3. Rollups. This technology involves combining several transactions and processing them in a L2 network. There are two types of rollups:
- Zero-Knowledge rollups combine multiple transactions into one. They combine transactions to execute them off-chain. In effect, this results in only one transaction being sent to L1, significantly increasing transaction speed.
- Optimistic rollups run parallel to the main chain of a blockchain. They deploy smart contracts that already exist on the L1 of the blockchain. Transactions are bundled, compressed and processed in the L2, which multiplies its processing speed. With optimistic rollups, the blockchain does not check every transaction for L2, meaning it does not perform calculations (hence the increase in network bandwidth), but simply broadcasts the transactions and optimistically assumes they are valid until it is proven otherwise.
4. Sidechain, a hybrid between channels and nested blockchains used to process multiple transactions simultaneously. Sidechains operate separately from the blockchain L1 and have their own consensus algorithm. They use a cross-chain bridge to connect to the mainnet. In the parent blockchain (L1), crypto-assets are blocked while they are being handled on the sidechain, once they return to the L1, they are unblocked. The difference between a sidechain and a statechain is that the former publicly records all transactions in the register. Also, if security is breached in a sidechain, there is no impact on other sidechains or the mainnet.

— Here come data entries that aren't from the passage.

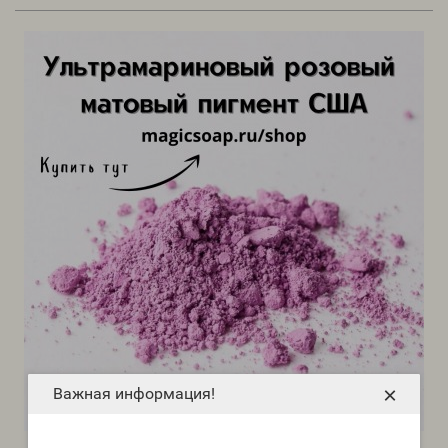
×
Важная информация!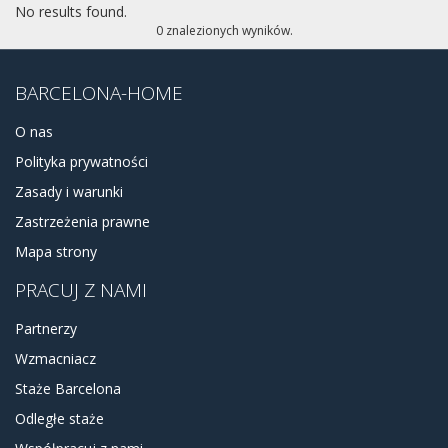
największych i najbardziej popularnych centrów handlowych
No results found.
Barcelony - Diagonal Centre Mar Comercial. Mozna skąd
0 znalezionych wyników.
dojechać można metrem lub autobusem do różnych części
Barcelony, a jeśli nic innego nie ma do roboty można
spacerować przy deptaku Paseo Maitimo.
BARCELONA-HOME
O nas
Polityka prywatności
Zasady i warunki
Zastrzeżenia prawne
Mapa strony
PRACUJ Z NAMI
Partnerzy
Wzmacniacz
Staże Barcelona
Odległe staże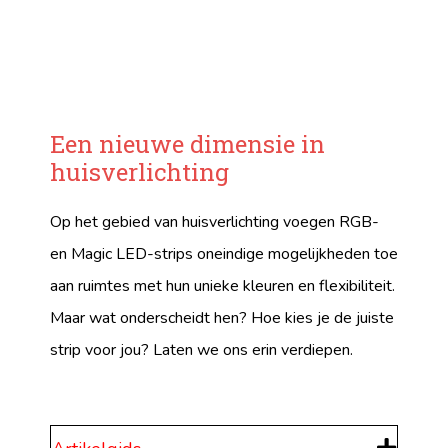
Een nieuwe dimensie in
huisverlichting
Op het gebied van huisverlichting voegen RGB-
en Magic LED-strips oneindige mogelijkheden toe
aan ruimtes met hun unieke kleuren en flexibiliteit.
Maar wat onderscheidt hen? Hoe kies je de juiste
strip voor jou? Laten we ons erin verdiepen.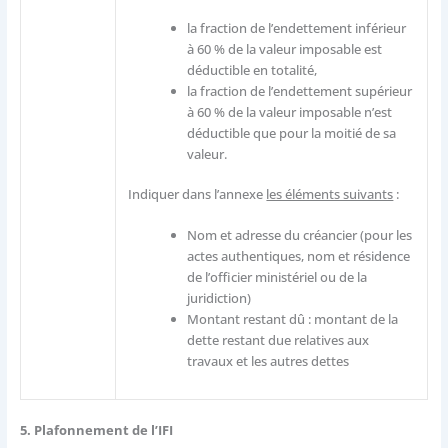
la fraction de l’endettement inférieur
à 60 % de la valeur imposable est
déductible en totalité,
la fraction de l’endettement supérieur
à 60 % de la valeur imposable n’est
déductible que pour la moitié de sa
valeur.
Indiquer dans l’annexe
les éléments suivants
:
Nom et adresse du créancier (pour les
actes authentiques, nom et résidence
de l’officier ministériel ou de la
juridiction)
Montant restant dû : montant de la
dette restant due relatives aux
travaux et les autres dettes
5. Plafonnement de l’IFI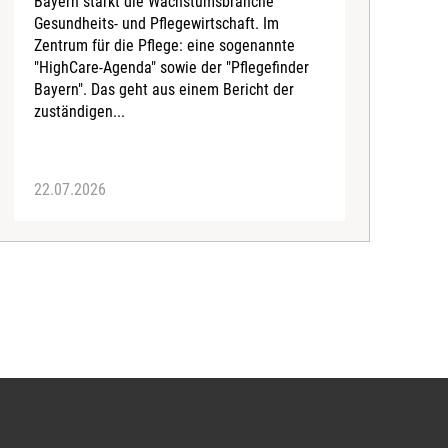
Bayern stärkt die Wachstumsbranche
Gesundheits- und Pflegewirtschaft. Im
C
Zentrum für die Pflege: eine sogenannte
V
"HighCare-Agenda" sowie der "Pflegefinder
P
Bayern". Das geht aus einem Bericht der
s
zuständigen...
o
22.07.2026
2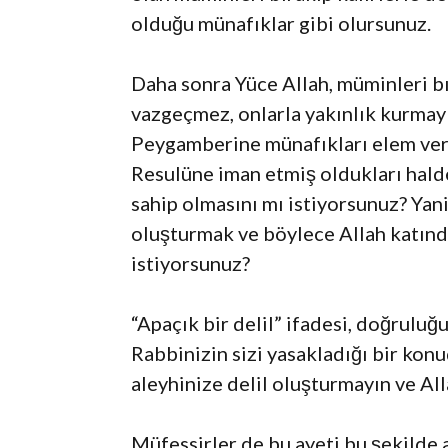
olduğu münafıklar gibi olursunuz.
Daha sonra Yüce Allah, müminleri bı
vazgeçmez, onlarla yakınlık kurmayı
Peygamberine münafıkları elem veri
Resulüne iman etmiş oldukları halde 
sahip olmasını mı istiyorsunuz? Yan
oluşturmak ve böylece Allah katında
istiyorsunuz?
“Apaçık bir delil” ifadesi, doğruluğ
Rabbinizin sizi yasakladığı bir konu
aleyhinize delil oluşturmayın ve Al
Müfessirler de bu ayeti bu şekilde 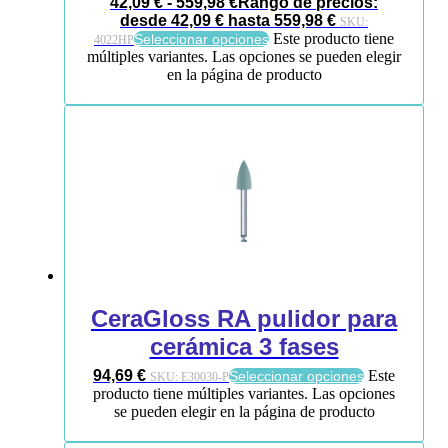
42,09
€
-
559,98
€
Rango de precios:
desde 42,09 € hasta 559,98 €
SKU:
Este producto tiene
Seleccionar opciones
4022HP
múltiples variantes. Las opciones se pueden elegir
en la página de producto
CeraGloss RA pulidor para
cerámica 3 fases
94,69
€
Este
Seleccionar opciones
SKU:
E30030-P
producto tiene múltiples variantes. Las opciones
se pueden elegir en la página de producto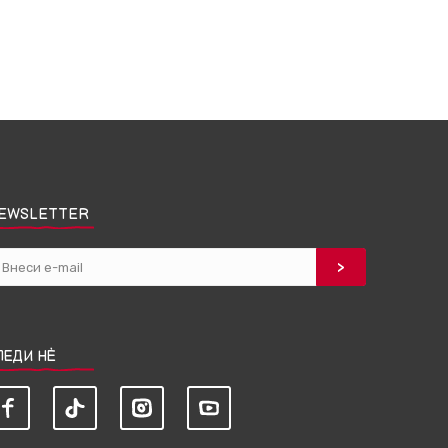
EWSLETTER
ЛЕДИ НЀ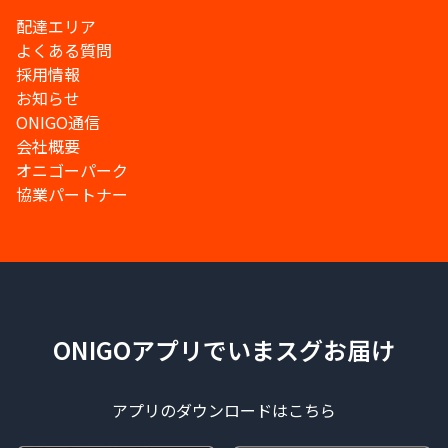
配達エリア
よくある質問
採用情報
お知らせ
ONIGO通信
会社概要
オニゴーパーク
協業パートナー
ONIGOアプリでいまスグお届け
アプリのダウンロードはこちら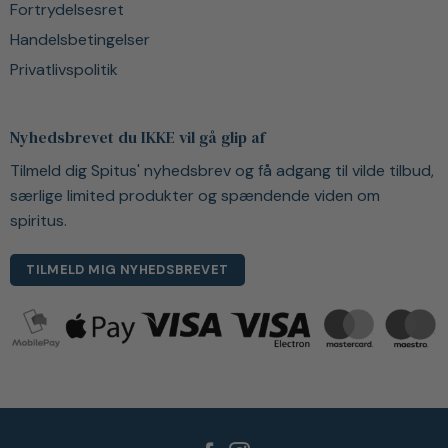
Fortrydelsesret
Handelsbetingelser
Privatlivspolitik
Nyhedsbrevet du IKKE vil gå glip af
Tilmeld dig Spitus' nyhedsbrev og få adgang til vilde tilbud,
særlige limited produkter og spændende viden om
spiritus.
TILMELD MIG NYHEDSBREVET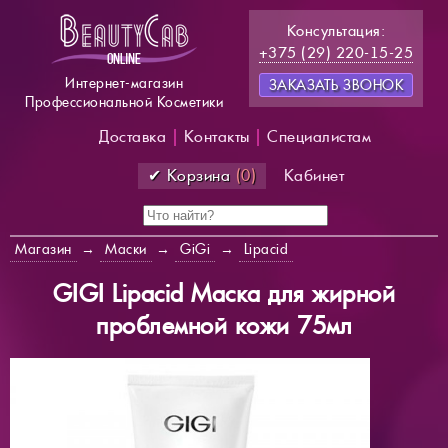
Консультация:
+375 (29) 220-15-25
Интернет-магазин
ЗАКАЗАТЬ ЗВОНОК
Профессиональной Косметики
Доставка
|
Контакты
|
Специалистам
✔ Корзина
(0)
Кабинет
Магазин
→
Маски
→
GiGi
→
Lipacid
GIGI Lipacid Маска для жирной
проблемной кожи 75мл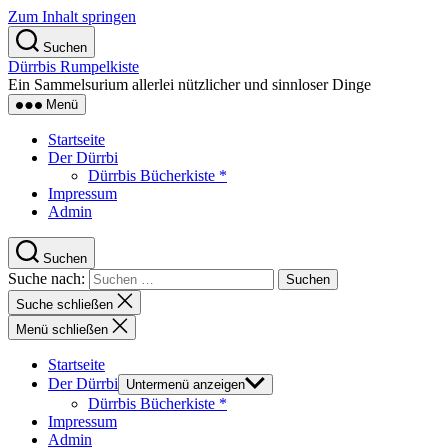
Zum Inhalt springen
Suchen
Dürrbis Rumpelkiste
Ein Sammelsurium allerlei nützlicher und sinnloser Dinge
Menü
Startseite
Der Dürrbi
Dürrbis Bücherkiste *
Impressum
Admin
Suchen
Suche nach:
Suche schließen
Menü schließen
Startseite
Der Dürrbi
Untermenü anzeigen
Dürrbis Bücherkiste *
Impressum
Admin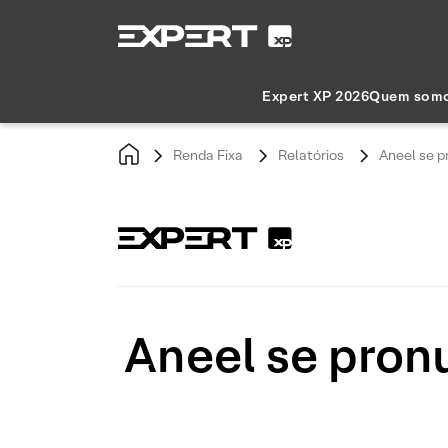
Expert XP 2026
Quem som
Renda Fixa
Relatórios
Aneel se p
Aneel se pronu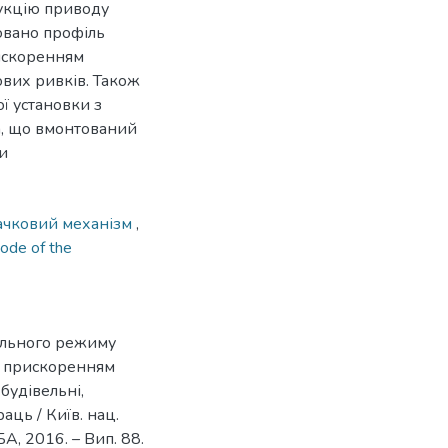
укцію приводу
довано профіль
рискоренням
вих ривків. Також
ї установки з
а, що вмонтований
и
ачковий механізм
,
ode of the
ального режиму
а прискоренням
 будівельні,
аць / Київ. нац.
УБА, 2016. – Вип. 88.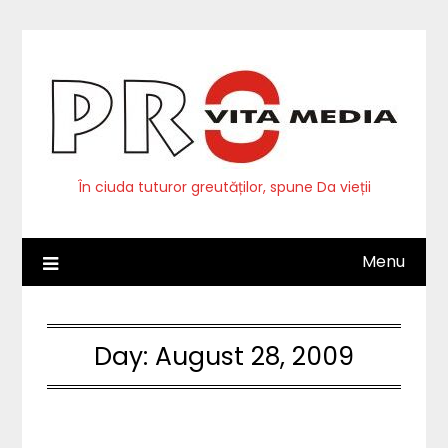
Skip
to
content
În ciuda tuturor greutăților, spune Da vieții
Menu
Day:
August 28, 2009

Blockchains L2: Optimism (solves Ethereum's scalability problem by using Optimistic rollups), Polygon (increases the scalability of the Ethereum blockchain by using sidechain technology), Lightning Network (integrated into the Bitcoin network, helps make transactions faster and cheaper).
Blockchains Layer 2 also have disadvantages:
- New blockchains on top of the mainnet result in additional obstacles to communication between blockchains.
- L2 has a lower level of security than the mainnet causing additional risks.
- Layer 2 does not solve the problems of the underlying networks, but only 'polishes' a blockchain.
Understanding blockchain layers will help you realize your crypto project's place in the blockchain ecosystem.